La cita aquí no huelga (otra vez el inusual
verbo holgar, que ejecutamos a diario
y nombramos casi nunca), pues, para oponerse a la filosofía ensayística de
Montaigne, Descartes compuso su Discurso
del método, en cuyas primeras páginas confiesa haber leído muchos libros de
fantasía, que lo llevaron a vagar por muchos lugares. Lo confiesa porque ahora decide
abandonar esos puertos para asentarse en un único lugar: la razón metódica; es
decir, la razón que no «navega». He aquí dos filosofías opuestas: la de
Montaigne, cuya «oisiveté» es un viaje; la de Descartes, cuyo cogito es una estadía y un remanso.
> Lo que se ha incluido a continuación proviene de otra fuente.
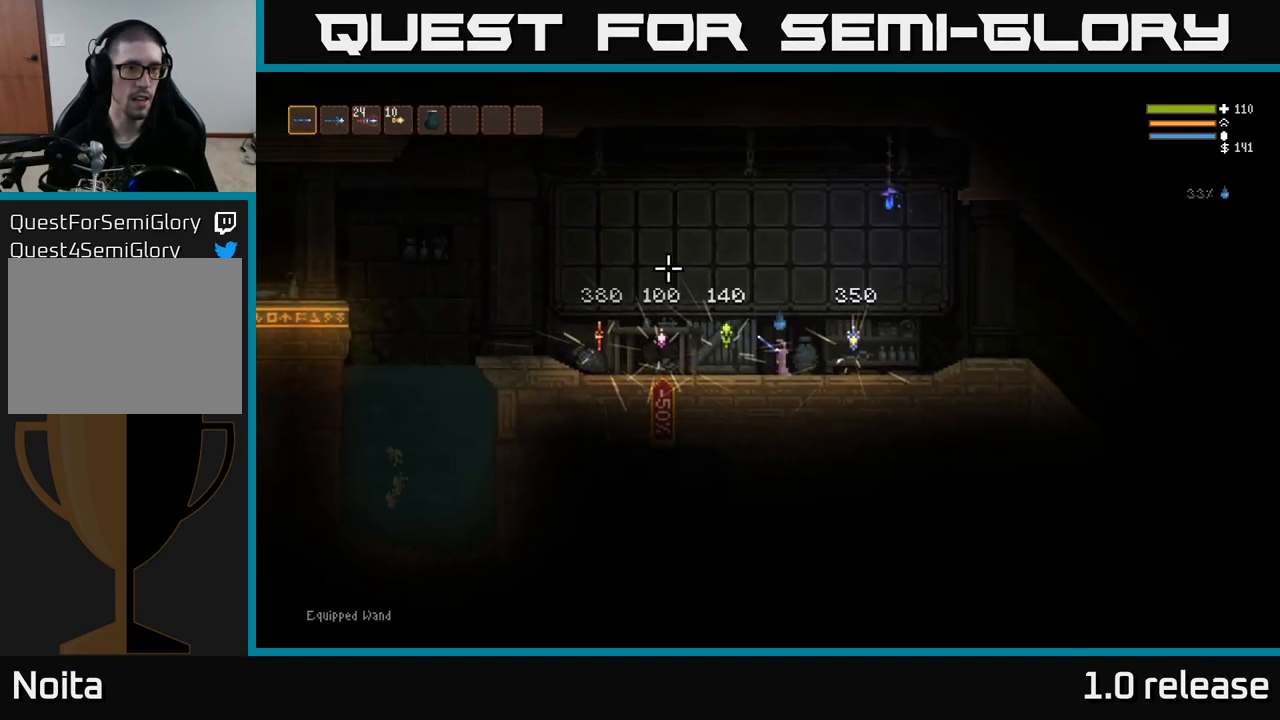
{"buttons": ["R2"], "left_stick": "center", "right_stick": "up-left", "events": [[67, "R2", "down"]]}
Montaigne
es un escéptico: la mutación de los sentidos auspicia la mutación del juicio y el
viaje (la metamorfosis) permanente; Descartes quiere ver si puede dejar de ser
un escéptico, y se le ocurre que, para dejar de navegar, nada mejor que un método.
En el anverso del viaje de «la imaginación»
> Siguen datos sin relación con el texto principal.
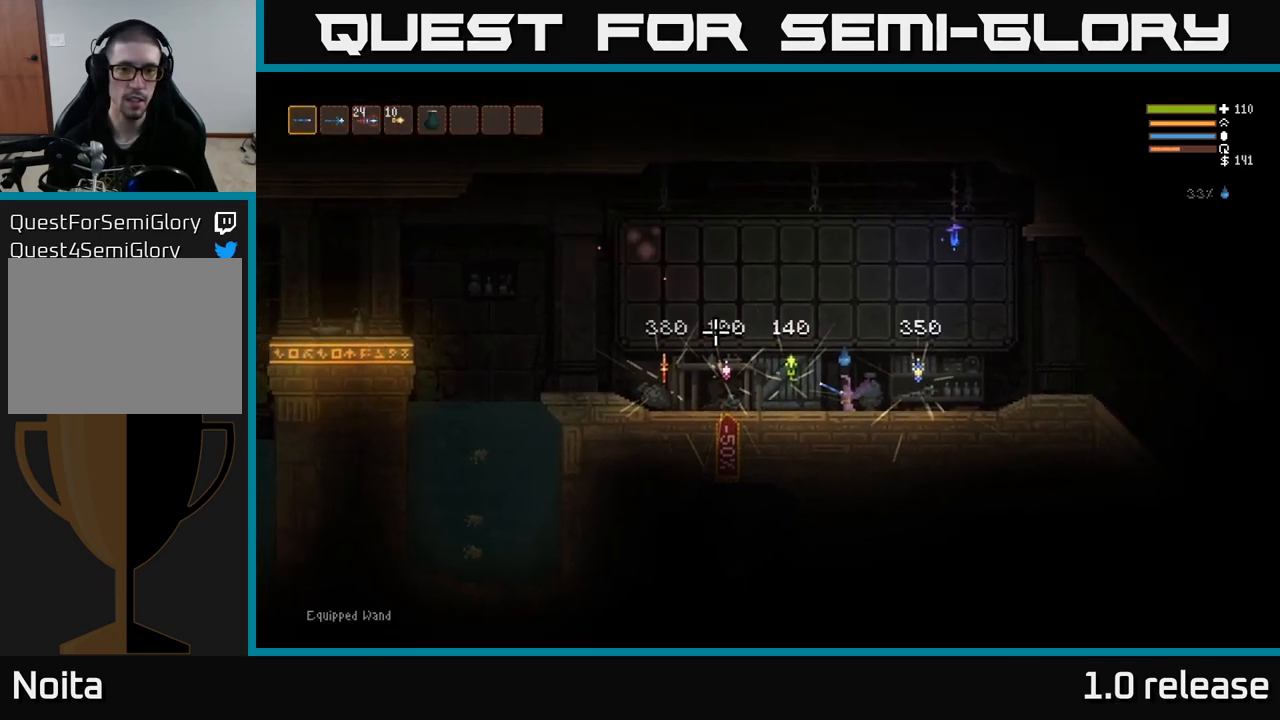
{"buttons": ["R2"], "left_stick": "center", "right_stick": "up-left", "events": []}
encontramos, en cambio, la certeza de que el viaje físico (el viaje de los
sentidos, el traslado del cuerpo) no garantiza el traslado de la mente, que fue
uno de los tópicos de Sócrates, que no encontró sorprendente el fracaso de un
viaje sanador de un hombre: «¿Acaso no se había llevado a sí mismo consigo?» El
suceso lo recuerda el mismo Montaigne, que, a la respuesta socrática, le adjunta
unos versos de Horacio (el otro Horacio): «¿Por qué buscar tierras ajenas
alumbradas por otro sol? ¿Basta exiliarse de la patria para huir de uno mismo?»
(Odas, II, 18-20)
Si la idea de que viajar es imposible es
cierta, debemos asumir que cuando caminamos seguros por una ciudad desconocida
es porque a nuestros pasos los guían aquellos que dimos en ciudades ya transitadas.
Escribo ciudades donde debí escribir, quizá, una única ciudad, la ciudad de donde
nunca partimos. Bernardo Soares, a quien viajar le resultaba un tedio y un
obstáculo para la imaginación, gustaba decir: «Quem cruzou todos os mares cruzou somente a monotonia de si
mesmo.» (Livro do desassossego. Frag.
138)
Si concediéramos verdad, insisto, en esto de que no es posible viajar
—de que no es posible salirse de uno mismo—, los viajes al menos otorgan la
gracia de ver, de forma renovada, un único lugar, el que conocemos de memoria
o, para ser más expresivo, el que forjó nuestra memoria. Michel de Montaigne
llegó a esta conclusión luego de perder por completo el tiempo —la confesión es
de él—, recogido en sí mismo. La ociosidad lo condujo al
desvarío, el desvarío a la explosión de la imaginación, la imaginación al ensayo.